Sylvia Weinstock, the Queen of Cake

Better known as the Queen of Cakes: Sylvia Weinstock, 89-year-old Brooklyn native, was also called the Leonardo Da Vinci of cakes. She lives in the TriBeCa neighborhood in Manhattan and has three daughters. She is famous for her ornate, colorful and realistic confectionery designs. Her wedding cakes are made with high quality ingredients, to ensure taste and freshness: “To be a good pastry chef, you need to know about the material you’re working with besides being creative and making it beautiful”, she explains.

Sylvia has developed wedding cakes for Michael Douglas, Catherine Zeta-Jones, Billy Joel, Mariah Carey, Sofía Vergara, Oprah Winfrey, Kim Kardashian and Martha Stewart, just to name a few. But she began baking professionally when she was 50, after surviving breast cancer.
The lady, a former schoolteacher in Long Island, had a shop on Church Street in Manhattan, which closed in early 2018, after her husband, Ben Weinstock, fell ill. Then she began collaborating with the Ladurée Paris pastry company to create a line of wedding cakes and mini desserts called Sylvia Weinstock pour Ladurée.
His professional history in the world of confectionery began when William Greenberg, baker of the Upper East Side, in business since 1946, began to pass orders to her and he advised  her to enter in the cake business. At the time of closing the shop on Church Street, Sylvia had three floors and more than 15 staffers. One floor was used to greet people and where the flowers were made. Baking, icing and cake structure was done on the third floor. The elevator would take the cakes to the basement, which we turned into a walk in refrigerator. I lived on the fourth and fifth floors.

Among her most unusual creations, there are carved cakes in the shape of Bentley with the the bride and groom figures sitting inside; a copy of the house the couple bought with a for sale sign saying, Just married; a box with shoes inside for Steve Madden. And Sylvia also has stories to tell about last-minute emergencies, like when she received a call from the banquet manager at 7.30pm on Saturday night, because someone had damaged the cake protection screen and she had to go to Hotel Pierre with extra  flowers and icing.

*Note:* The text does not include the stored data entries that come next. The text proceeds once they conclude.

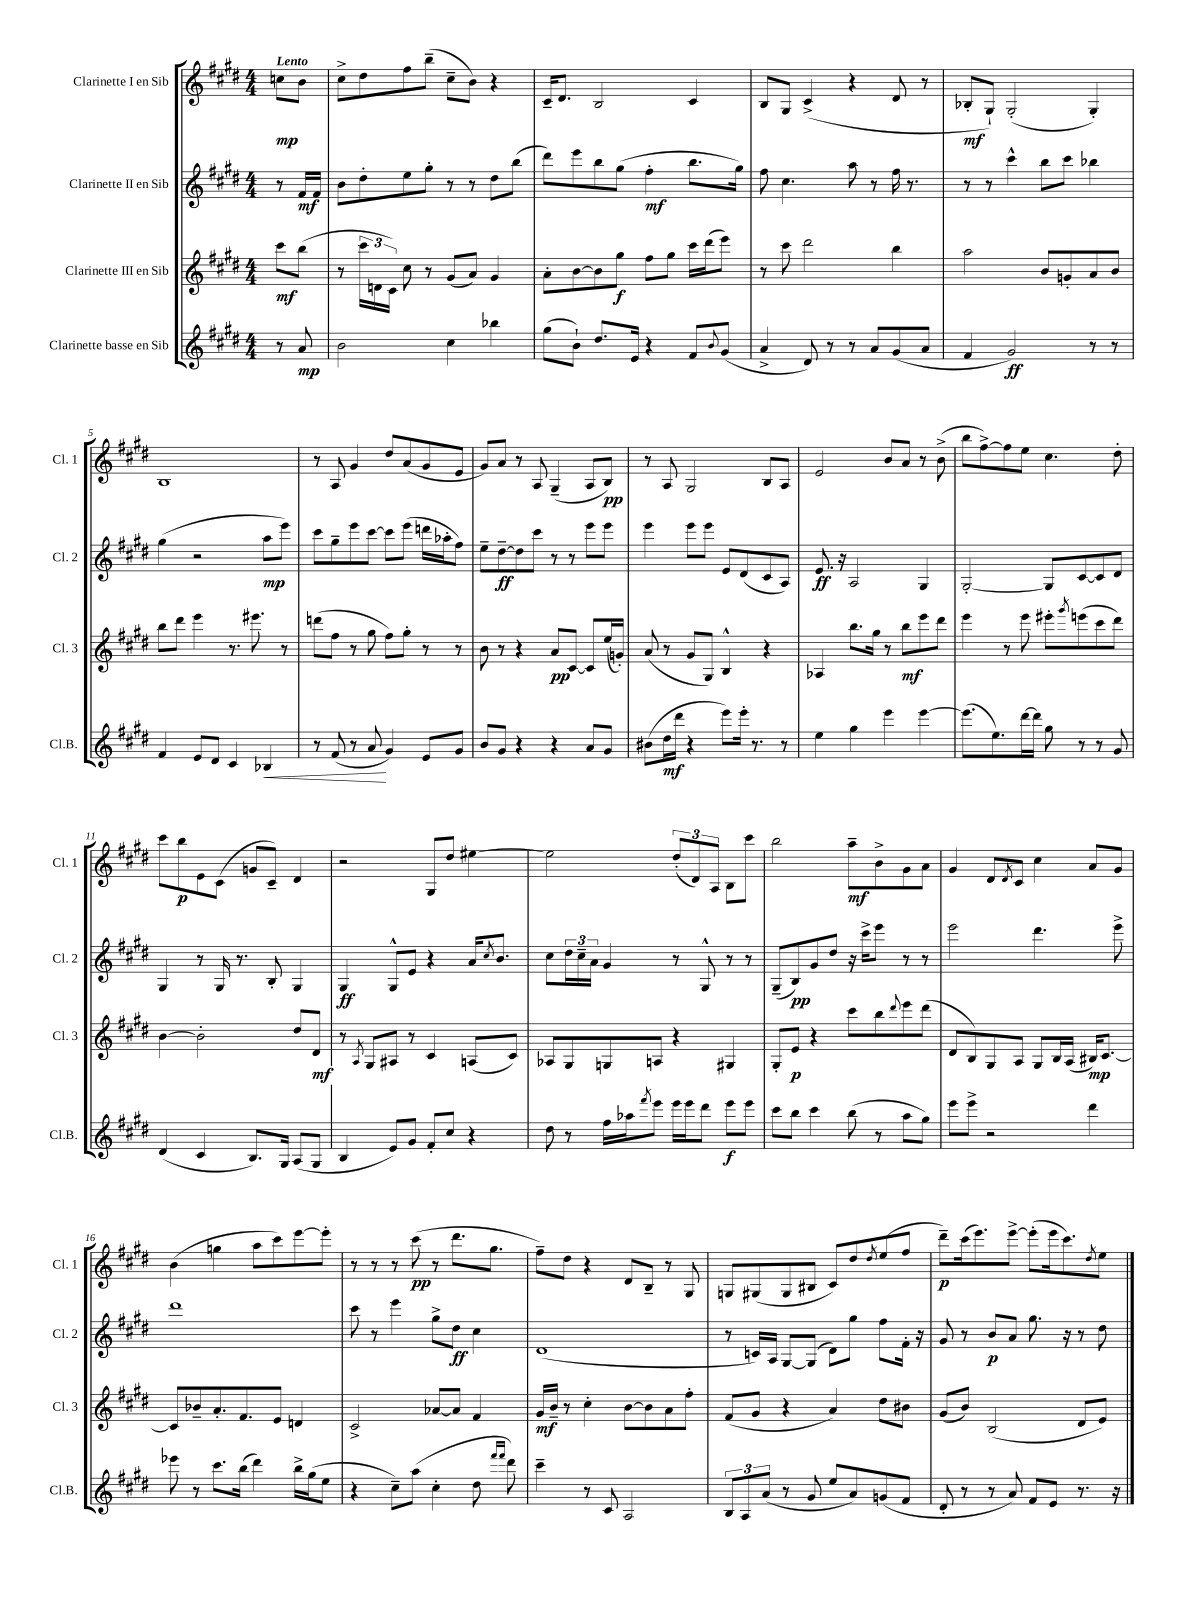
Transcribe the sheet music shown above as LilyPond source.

<<
\new StaffGroup <<
\new Staff = "s0" \with { instrumentName = "Clarinette I en Sib" shortInstrumentName = "Cl. 1" } {
    \clef treble \key e \major \numericTimeSignature \time 4/4 \partial 4 \tempo "Lento"
    c''8\mp b'8 |
    cis''8-> dis''8 fis''8 b''8--( cis''8-- b'8) r4 |
    cis'16-- dis'8. b2 cis'4 |
    b8 gis8 cis'4->( r4 dis'8 r8 |
    bes8-.\mf gis8-!) gis2-.( gis4-.) |
    b1 |
    r8 a8 gis'4 dis''8 a'8( gis'8 e'8 |
    gis'8) a'8 r8 a8 gis4--( a8 b8\pp) |
    r8 a8 gis2 b8 a8 |
    e'2 b'8 a'8 r8 b'8->( |
    b''8 fis''8~->) fis''8 e''8 cis''4. dis''8-. |
    cis'''8 b''8\p e'8 cis'8( g'8 cis'8--) dis'4 |
    r2 gis8 dis''8 eis''4~ |
    eis''2 \tuplet 3/2 { dis''8-.( dis'8) a8 } b8 cis'''8 |
    b''2 a''8--\mf b'8-> gis'8 a'8 |
    gis'4 dis'8 \acciaccatura { dis'8 } cis'8 cis''4 a'8 gis'8 |
    b'4( g''4 a''8 cis'''8) e'''8~ e'''8-. |
    r8 r8 r8 cis'''8\pp( r8 dis'''8. gis''8. |
    fis''8--) dis''8 r4 dis'8 b8-- r8 gis8 |
    g8 gis8( gis8 bis8 cis'8) dis''8 \acciaccatura { dis''8 } e''8( fis''8 |
    dis'''8--\p) cis'''16( e'''8.) e'''8~-> e'''8-.( e'''16 cis'''8.) \acciaccatura { dis''8 } e''8 \bar "|." |
}
\new Staff = "s1" \with { instrumentName = "Clarinette II en Sib" shortInstrumentName = "Cl. 2" } {
    \clef treble \key e \major \numericTimeSignature \time 4/4 \partial 4
    r8 fis'16\mf fis'16 |
    b'8 dis''8-. e''8 gis''8-. r8 r8 dis''8 b''8( |
    dis'''8) e'''8 b''8 gis''8( fis''4-.\mf b''8. gis''16) |
    fis''8 cis''4. a''8 r8 fis''16 r8. |
    r8 r8 cis'''4-^ b''8 cis'''8 bes''4 |
    gis''4( r2 a''8\mp e'''8) |
    cis'''8 gis''8-- e'''8 cis'''8~ cis'''8 e'''8( d'''16 aes''16-. fis''8) |
    e''8-- dis''8~--\ff dis''8 cis'''8 r8 r8 e'''8 e'''8 |
    e'''4 e'''8 e'''8 e'8 dis'8( cis'8 a8) |
    e'8.\ff r16 a2 gis4 |
    gis2~-. gis8 cis'8~ cis'8 dis'8 |
    gis4 r8 gis16 r8. b8-. gis4 |
    gis4\ff gis8-^ e'8 r4 a'16 \acciaccatura { cis''8 } b'8. |
    cis''8 \tuplet 3/2 { dis''16 cis''16-- a'16 } gis'4 r8 gis8-^ r8 r8 |
    gis8--( b8\pp) gis'8 dis''8 r16 cis'''16-> e'''8 r8 r8 |
    e'''2 dis'''4. e'''8-> |
    dis'''1 |
    cis'''8 r8 e'''4 gis''8-> dis''8\ff cis''4 |
    dis'1( |
    r8 c'16) a16 gis8~ gis8( dis'8) gis''8 fis''8 fis'16-. r16 |
    gis'8 r8 b'8\p a'8 gis''8. r16 r8 dis''8 \bar "|." |
}
\new Staff = "s2" \with { instrumentName = "Clarinette III en Sib" shortInstrumentName = "Cl. 3" } {
    \clef treble \key e \major \numericTimeSignature \time 4/4 \partial 4
    cis'''8\mf b''8( |
    r8 \tuplet 3/2 { cis'''16 d'16 cis'16) } cis''8 r8 gis'8( a'8) gis'4 |
    a'8-. b'8~ b'8 gis''8\f fis''8 gis''8 cis'''16 dis'''16( e'''8) |
    r8 cis'''8 dis'''2 b''4 |
    a''2 b'8 g'8-. a'8 b'8 |
    b''8 dis'''8 e'''4 r8. eis'''8. r8 |
    d'''8( fis''8 r8 gis''8 fis''8) gis''8-. r8 r8 |
    b'8 r8 r4 a'8\pp cis'8~ cis'8 e''16( g'16-.) |
    a'8( r8 gis'8 gis8) b4-^ r4 |
    aes4 b''8. gis''16 r8 b''8\mf e'''8 dis'''8 |
    e'''4 r8 e'''8 eis'''8-. \acciaccatura { gis'''8 } e'''8( cis'''8 dis'''8) |
    b'4~ b'2-. dis''8 dis'8\mf |
    r8 \acciaccatura { a8 } gis8 ais8 r8 cis'4 a8( cis'8) |
    aes8 gis8 g8 a8 r4 gis4 |
    gis8-. e'8\p r4 cis'''8 b''8 \appoggiatura { dis'''8 } e'''8 dis'''8( |
    dis'8 b8) gis8 a8 gis8 b16 a16( bis16\mp) cis'8.~ |
    cis'8 bes'8-- a'8.-. fis'8. e'8 d'4 |
    cis'2-> aes'8~ aes'8 fis'4 |
    gis'16\mf b'16-- r8 cis''4-. b'8~ b'8 a'8 fis''8-. |
    fis'8( gis'8 r4 a'4) dis''8 bis'8 |
    gis'8( b'8) b2( dis'8 e'8) \bar "|." |
}
\new Staff = "s3" \with { instrumentName = "Clarinette basse en Sib" shortInstrumentName = "Cl.B." } {
    \clef treble \key e \major \numericTimeSignature \time 4/4 \partial 4
    r8 a'8\mp |
    b'2 cis''4 bes''4 |
    gis''8( b'8-!) dis''8. e'16 r4 fis'8 \appoggiatura { b'8 } gis'8( |
    a'4-> dis'8) r8 r8 a'8 gis'8( a'8 |
    fis'4 gis'2\ff) r8 r8 |
    fis'4 e'8 dis'8 cis'4 bes4\< |
    r8 fis'8( r8 a'8\! gis'4) e'8 gis'8 |
    b'8 gis'8 r4 r4 a'8 gis'8 |
    bis'8( dis''16\mf dis'''16 r4 e'''8) e'''16-. r8. r8 |
    e''4 gis''4 e'''4 e'''4~ |
    e'''8.( e''8.) dis'''16~ dis'''16 gis''8 r8 r8 gis'8 |
    dis'4( cis'4 b8.) gis16 a8( gis8 |
    b4 e'8) gis'8 fis'8-. cis''8 r4 |
    dis''8 r8 fis''16 aes''16 \acciaccatura { fis'''8 } e'''8 e'''16 e'''16 dis'''8 e'''8\f e'''8 |
    cis'''8 b''8 cis'''4 b''8( r8 a''8 gis''8) |
    e'''8 e'''8-> r2 dis'''4 |
    ees'''8 r8 cis'''8. b''16( dis'''4) b''16-> gis''16( e''8 |
    r4 cis''8--) a''8( cis''4-. dis''8 \grace { fis'''16 fis'''16 } dis'''8) |
    cis'''4-- r8 cis'8 a2 |
    \tuplet 3/2 { b8 a8 a'8( } r8 gis'8 e''8 a'8) g'8( fis'8 |
    dis'8-. r8 r8 a'8) fis'8 e'8 r8. r16 \bar "|." |
}
>>
>>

She coutions brides:  “You’re the host”. You have to work on something that pleases the palate of the guests. By opting for a multilayers, for example, you can have multiple cakes of different quality. Guests who cannot eat one, could eat the other. To the question, “What’s the biggest change you’ve seen in the cake business?”, she underlines how many of her imitators think they are pastry chefs, but they are not. They don’t use the same high quality ingredients or they do not have the same decorating skills. “Most use fondant. I hate fondant,” she says, specifying that she only uses butter cream. “The cake is the flagship of a ceremony. Most people don’t remember the food, music or  flowers, but they remeber the cake even after 30 years,” she says.